Convergence between artificial intelligence and simulation of the brain: from theory to GitHub

 

Artificial neural networks have received a recent spur in attention after notable successes in diverse areas: computer vision, motor control, natural language processing, as agents in computer and board games, and many others. Computer simulation of neural networks has been around since the late 1950s, but recent successes rely both on better knowledge of how to design and train these networks, as well as increases in scale made possible by increased computational power and the availability of large training datasets (“big data”).

For a neuroscientist, neural network simulation can be of interest from two different points of view: in the theoretical sense, as a model of how real brains work, or in the empirical sense, as a tool that analyses a dataset or performs a certain task (as in the game playing agent). These objectives may not be mutually exclusive, but depending on the application or goal, a researcher has to make concrete decisions about what model to use to approach it.

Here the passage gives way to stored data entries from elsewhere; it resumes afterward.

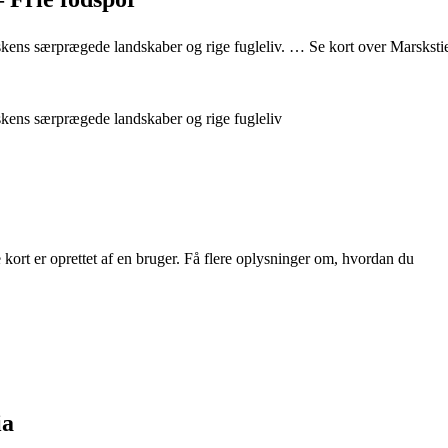
skens særprægede landskaber og rige fugleliv. … Se kort over Marsksti
skens særprægede landskaber og rige fugleliv
rt er oprettet af en bruger. Få flere oplysninger om, hvordan du
ia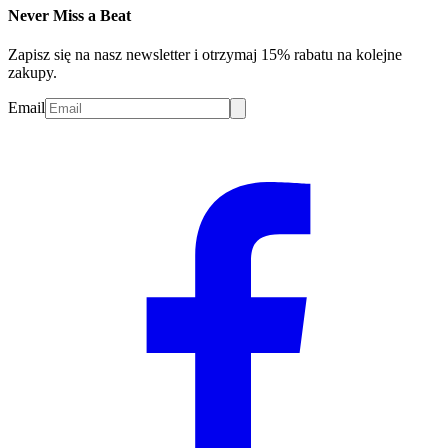
Never Miss a Beat
Zapisz się na nasz newsletter i otrzymaj 15% rabatu na kolejne
zakupy.
Email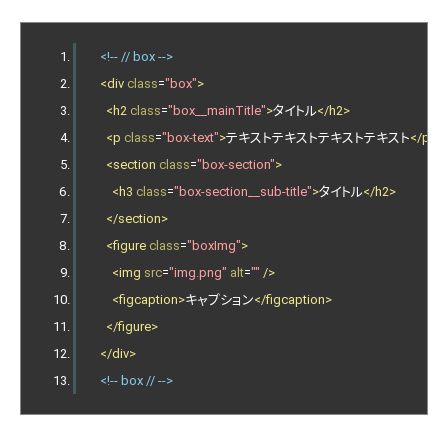
<!-- // box -->
<div
class
=
"box"
>
<h2
class
=
"box__mainTitle"
>
タイトル
</h2>
<p
class
=
"box-text"
>
テキストテキストテキストテキスト
</p>
<section
class
=
"box-section"
>
<h3
class
=
"box-section__sub-title"
>
タイトル
</h2>
</section>
<figure
class
=
"boxImg"
>
<img
src
=
"img.png"
alt
=
""
/>
<figcaption>
キャプション
</figcaption>
</figure>
</div>
<!-- box // -->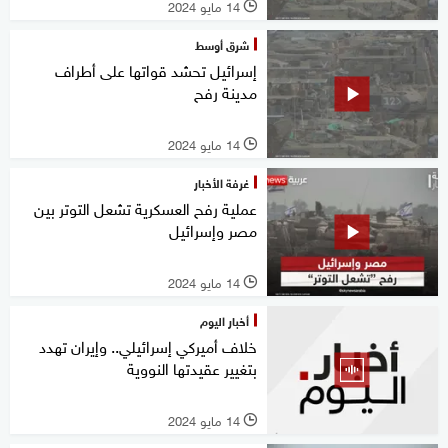
14 مايو 2024
l
شرق أوسط
إسرائيل تحشد قواتها على أطراف
مدينة رفح
14 مايو 2024
l
غرفة الأخبار
عملية رفح العسكرية تشعل التوتر بين
مصر وإسرائيل
14 مايو 2024
l
أخبار اليوم
خلاف أميركي إسرائيلي.. وإيران تهدد
بتغيير عقيدتها النووية
14 مايو 2024
l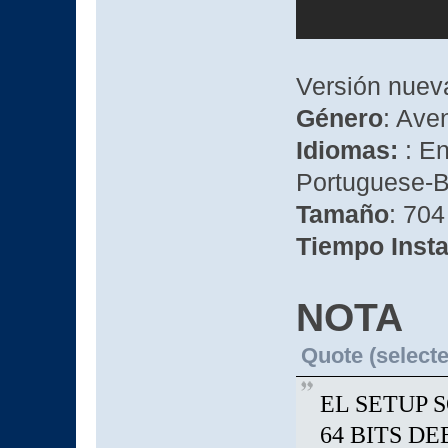
Versión nuev
Género
: Av
Idiomas:
: E
Portuguese-B
Tamaño
: 704
Tiempo Insta
NOTA
Quote (selecte
EL SETUP 
64 BITS D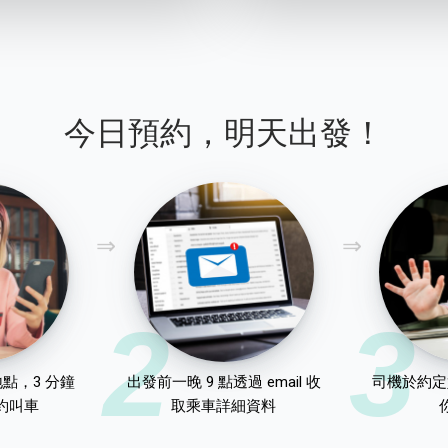
今日預約，明天出發！
2
3
點，3 分鐘
出發前一晚 9 點透過 email 收
司機於約定
約叫車
取乘車詳細資料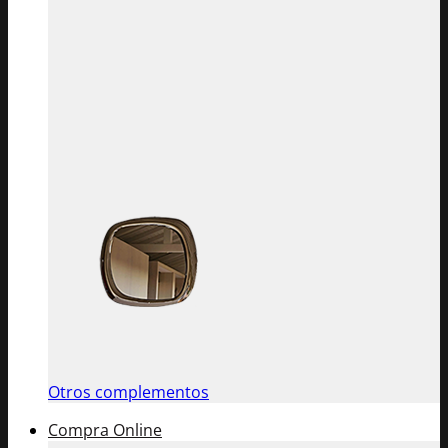
Otros complementos
Compra Online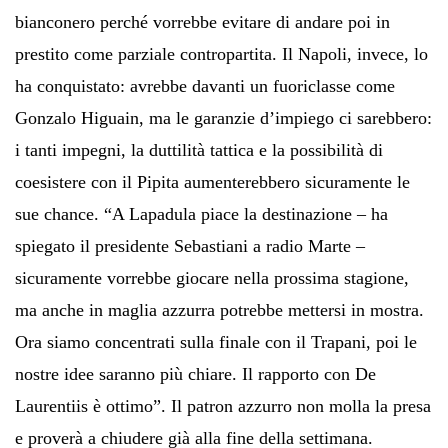
bianconero perché vorrebbe evitare di andare poi in
prestito come parziale contropartita. Il Napoli, invece, lo
ha conquistato: avrebbe davanti un fuoriclasse come
Gonzalo Higuain, ma le garanzie d’impiego ci sarebbero:
i tanti impegni, la duttilità tattica e la possibilità di
coesistere con il Pipita aumenterebbero sicuramente le
sue chance. “A Lapadula piace la destinazione – ha
spiegato il presidente Sebastiani a radio Marte –
sicuramente vorrebbe giocare nella prossima stagione,
ma anche in maglia azzurra potrebbe mettersi in mostra.
Ora siamo concentrati sulla finale con il Trapani, poi le
nostre idee saranno più chiare. Il rapporto con De
Laurentiis è ottimo”. Il patron azzurro non molla la presa
e proverà a chiudere già alla fine della settimana.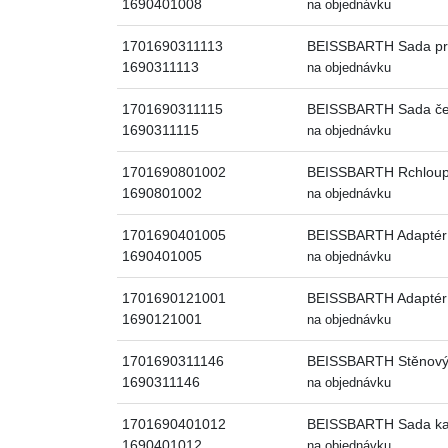
1690401008
na objednávku
1701690311113
BEISSBARTH Sada prod
1690311113
na objednávku
1701690311115
BEISSBARTH Sada čelis
1690311115
na objednávku
1701690801002
BEISSBARTH Rchloupí
1690801002
na objednávku
1701690401005
BEISSBARTH Adaptér 
1690401005
na objednávku
1701690121001
BEISSBARTH Adaptér 
1690121001
na objednávku
1701690311146
BEISSBARTH Stěnový d
1690311146
na objednávku
1701690401012
BEISSBARTH Sada ka
1690401012
na objednávku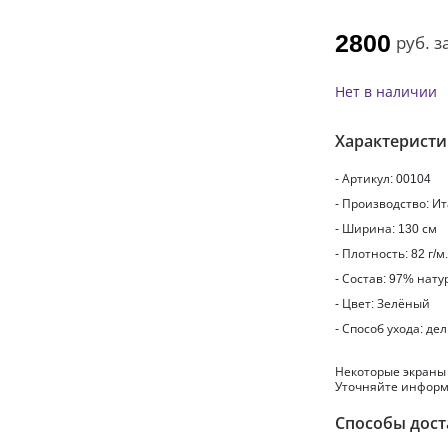
2800
руб.
з
Нет в наличии
Характерист
- Артикул: 00104
- Производство: И
- Ширина: 130 см
- Плотность: 82 г/м
- Состав: 97% нат
- Цвет: Зелёный
- Способ ухода: де
Некоторые экраны
Уточняйте информ
Способы дост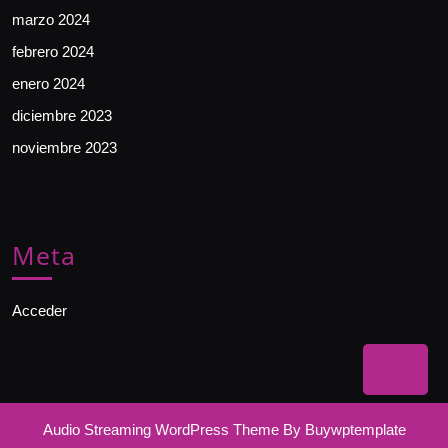
marzo 2024
febrero 2024
enero 2024
diciembre 2023
noviembre 2023
Meta
Acceder
Bac
to
Audio Streaming WordPress Theme
By Buywptemplate
Top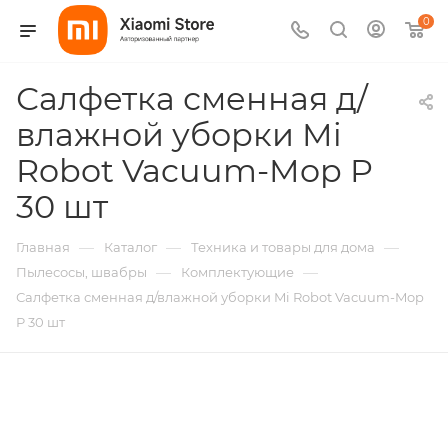
0
Салфетка сменная д/
влажной уборки Mi
Robot Vacuum-Mop P
30 шт
—
—
—
Главная
Каталог
Техника и товары для дома
—
—
Пылесосы, швабры
Комплектующие
Салфетка сменная д/влажной уборки Mi Robot Vacuum-Mop
P 30 шт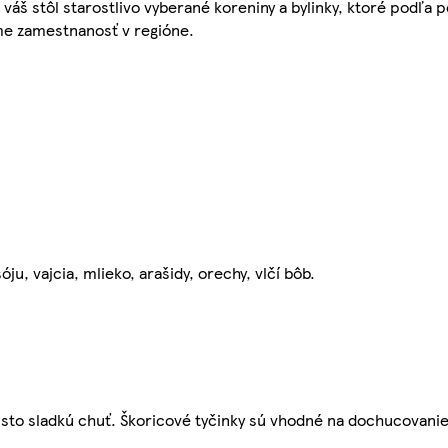
váš stôl starostlivo vyberané koreniny a bylinky, ktoré podľa
me zamestnanosť v regióne.
u, vajcia, mlieko, arašidy, orechy, vlčí bôb.
isto sladkú chuť. Škoricové tyčinky sú vhodné na dochucovanie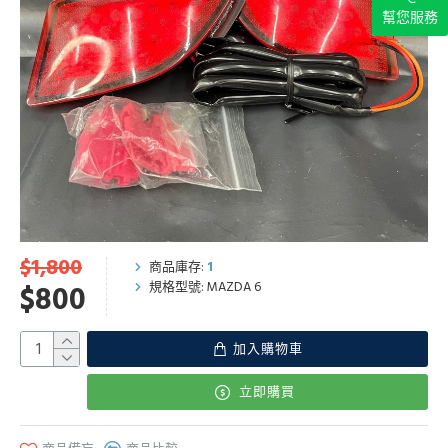
幫您服務
$1,800
商品庫存:
1
規格型號:
MAZDA 6
$800
加入購物車
立即購買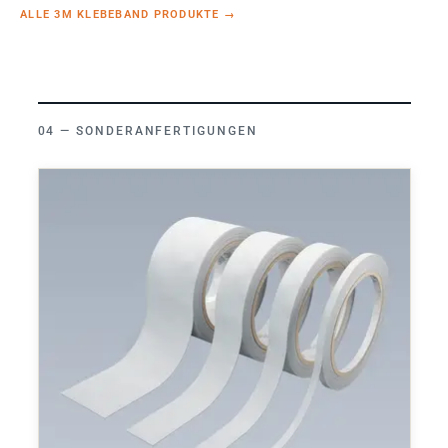
ALLE 3M KLEBEBAND PRODUKTE
→
SONDERANFERTIGUNGEN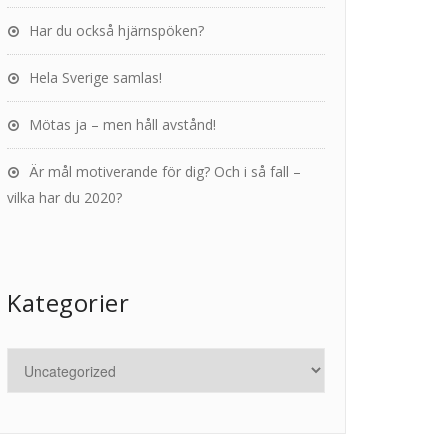
Har du också hjärnspöken?
Hela Sverige samlas!
Mötas ja – men håll avstånd!
Är mål motiverande för dig? Och i så fall –
vilka har du 2020?
Kategorier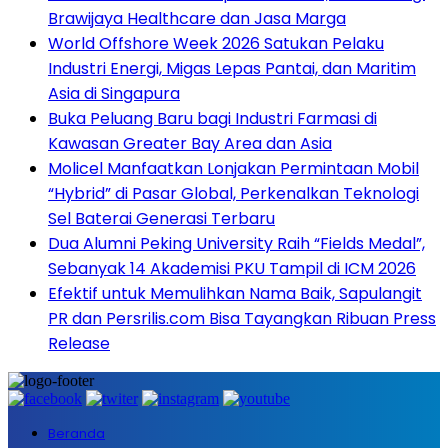
Brawijaya Healthcare dan Jasa Marga
World Offshore Week 2026 Satukan Pelaku
Industri Energi, Migas Lepas Pantai, dan Maritim
Asia di Singapura
Buka Peluang Baru bagi Industri Farmasi di
Kawasan Greater Bay Area dan Asia
Molicel Manfaatkan Lonjakan Permintaan Mobil
“Hybrid” di Pasar Global, Perkenalkan Teknologi
Sel Baterai Generasi Terbaru
Dua Alumni Peking University Raih “Fields Medal”,
Sebanyak 14 Akademisi PKU Tampil di ICM 2026
Efektif untuk Memulihkan Nama Baik, Sapulangit
PR dan Persrilis.com Bisa Tayangkan Ribuan Press
Release
Beranda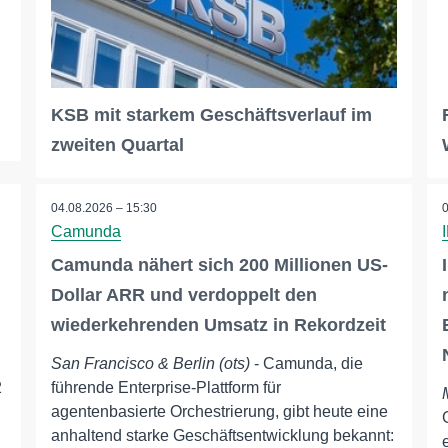
KSB mit starkem Geschäftsverlauf im
zweiten Quartal
04.08.2026 – 15:30
Camunda
Camunda nähert sich 200 Millionen US-
Dollar ARR und verdoppelt den
wiederkehrenden Umsatz in Rekordzeit
San Francisco & Berlin (ots)
- Camunda, die
2
führende Enterprise-Plattform für
agentenbasierte Orchestrierung, gibt heute eine
anhaltend starke Geschäftsentwicklung bekannt: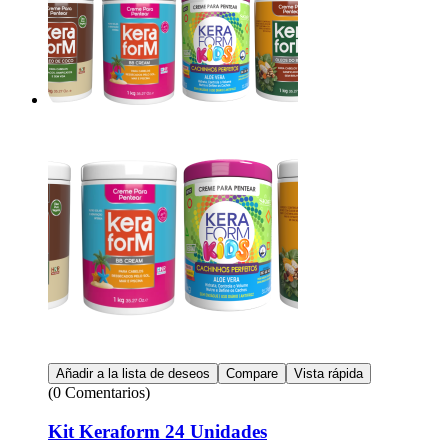
Añadir a la lista de deseos
Compare
Vista rápida
(0 Comentarios)
Kit Keraform 24 Unidades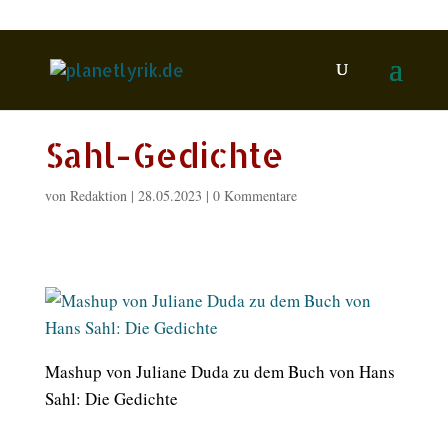
Sahl-Gedichte
von
Redaktion
|
28.05.2023
|
0 Kommentare
Mashup von Juliane Duda zu dem Buch von Hans
Sahl: Die Gedichte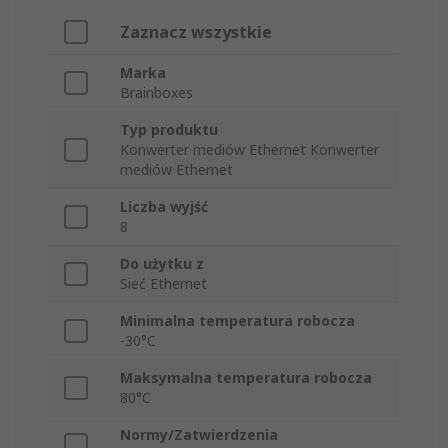
Zaznacz wszystkie
Marka
Brainboxes
Typ produktu
Konwerter mediów Ethernet Konwerter
mediów Ethernet
Liczba wyjść
8
Do użytku z
Sieć Ethernet
Minimalna temperatura robocza
-30°C
Maksymalna temperatura robocza
80°C
Normy/Zatwierdzenia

In this talk, we will review modern neural network architectures and consider them from the perspective of both theory and application. For example, if a certain network model requires a certain training paradigm, this could, on the application side, inform the allocation of CPU time, while on the theoretical side, lead to empirical predictions on neuronal biophysics involved in plasticity. Taken together, the goal is to give the audience (that’s you!) the knowledge needed to critically assess neural network models, and subsequently to download and run the chosen network on your own dataset and with your own selection of parameters.